Estuvieron separados dos años. En todo ese tiempo no quisiste acostarte con nadie. Pasaste el duelo escribiendo, comiendo pan batido y trotando una hora diaria. Un día llegaste corriendo hasta el puerto. Samuel se estaba comiendo una de esas pizzas frías de la Plaza Aníbal Pinto. Le había crecido la barba. Le daba las rodajas de tomates con orégano a un perro hambriento. Te quedaste mirán- dolo unos segundos. Por un momento sólo parecía un tipo alimentando un animal moribundo. Pensaste: ese hombre fue mi marido. Te acercaste a saludarlo con taquicardia. No se dio cuenta de tu look deportivo. Te contó que al fin había montado una editorial con un par de amigos. La imprenta estaba en Quilpué. Le contaste que habías terminado un libro o algo parecido. Quedaron de verse. Su editorial quería publicar autoras mujeres. Una tarde tuvieron una reunión de trabajo en el muelle Barón. Sólo a él se le podía ocurrir citarte en una roca. Aún amabas esa mitad suya perdida de la cual no era consciente. Corría tanto viento que era imposible mantener la lógica, no ser sentimental.

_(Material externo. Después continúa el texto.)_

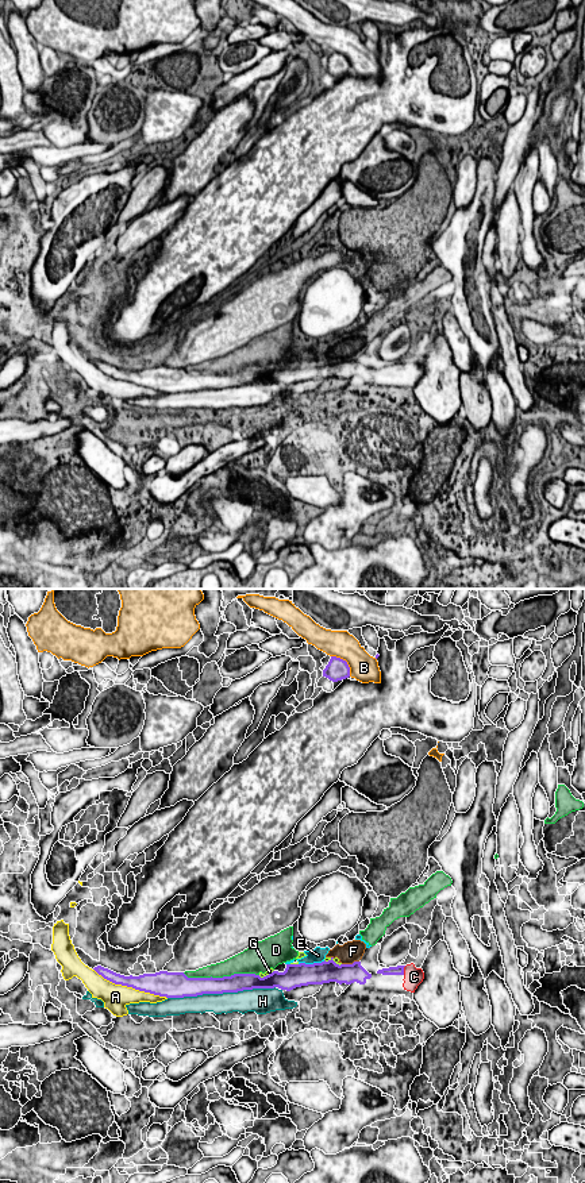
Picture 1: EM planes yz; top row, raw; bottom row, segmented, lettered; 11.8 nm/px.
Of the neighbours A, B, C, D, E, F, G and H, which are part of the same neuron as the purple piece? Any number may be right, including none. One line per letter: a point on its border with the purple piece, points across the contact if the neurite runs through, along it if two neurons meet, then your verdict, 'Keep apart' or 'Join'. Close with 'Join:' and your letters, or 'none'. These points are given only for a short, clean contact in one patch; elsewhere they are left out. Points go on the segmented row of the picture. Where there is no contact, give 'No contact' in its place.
A: Touches purple at yz (130, 986). Keep apart
B: Touches purple at yz (346, 662). Keep apart
C: Touches purple at yz (403, 970). Path across: yz (399, 970), (403, 970), (414, 977). Join
D: Touches purple at yz (220, 978). Keep apart
E: Touches purple at yz (311, 964). Boundary: yz (324, 960), (299, 964). Keep apart
F: Touches purple at yz (350, 964). Boundary: yz (358, 960), (342, 964). Keep apart
G: Touches purple at yz (333, 960). Keep apart
H: Touches purple at yz (220, 993). Keep apart
Join: C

En un momento Samuel recitó ese poema que te gustaba: Una vez fuiste el puente/ y yo el vacío./ Otra vez yo fui el viento/ y tú el vacío./ Pero lo triste/ lo desolado/ es que no habrá otra vez.
Después de eso, empezó a buscarte todos los días. Se sentaba en el bar del hostal y esperaba a que bajaras. Hasta que bajaste.

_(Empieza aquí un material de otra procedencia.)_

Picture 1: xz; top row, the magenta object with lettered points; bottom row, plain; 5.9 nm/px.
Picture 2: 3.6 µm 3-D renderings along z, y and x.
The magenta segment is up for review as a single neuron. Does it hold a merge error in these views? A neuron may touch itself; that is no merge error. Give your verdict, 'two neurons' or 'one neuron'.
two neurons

No quieres seguir hablando del pasado. Le sacas tu libro de las manos y te tumbas en la cama, a su lado. Marina se queja en su cuna. Un sonido invertebrado.
«Debe estar soñando», dice Samuel.
Lo besas. Levanta tu chaleco, te besa una cadera, luego la otra.
Cuando ya están cansados de tener sexo, se quedan dormidos. Más tarde, te despierta la bocina de un crucero acercándose al puerto. Te asomas al balcón.
Hay neblina. Tanta, que no se ve absolutamente nada.
María José Viera-Gallo (Santiago de Chile, 1973) es autora de las novelas Verano Robado, Memory Motel y el libro de cuentos Cosas que nunca te dije (Tajamar editores).
Tras el golpe militar vivió exiliada junto a su familia en Italia. A los 20 años fue invitada por Alberto Fuguet a escribir en el suplemento cultural Zona de Contacto de El Mercurio. Verano Robado se convirtió en un libro de culto cuando fue publicado el 2006. Ha ganado el Premio Municipal de Santiago (2002), Revista Paula con su cuento “La maleta de Úrsula” (2004), y fue semifinalista del Premio Herralde de novela por Memory Motel el 2011. También obtuvo el premio al Mejor Guión –junto a un equipo de guionistas- por la película Joven y Alocada en el Festival de Sundance. Este año publicó por Hueders, Química y Nicotina una novela epistolar escrita a dúo con el narrador Maori Pérez, que asombró a la crítica y remeció la escena literaria chilena.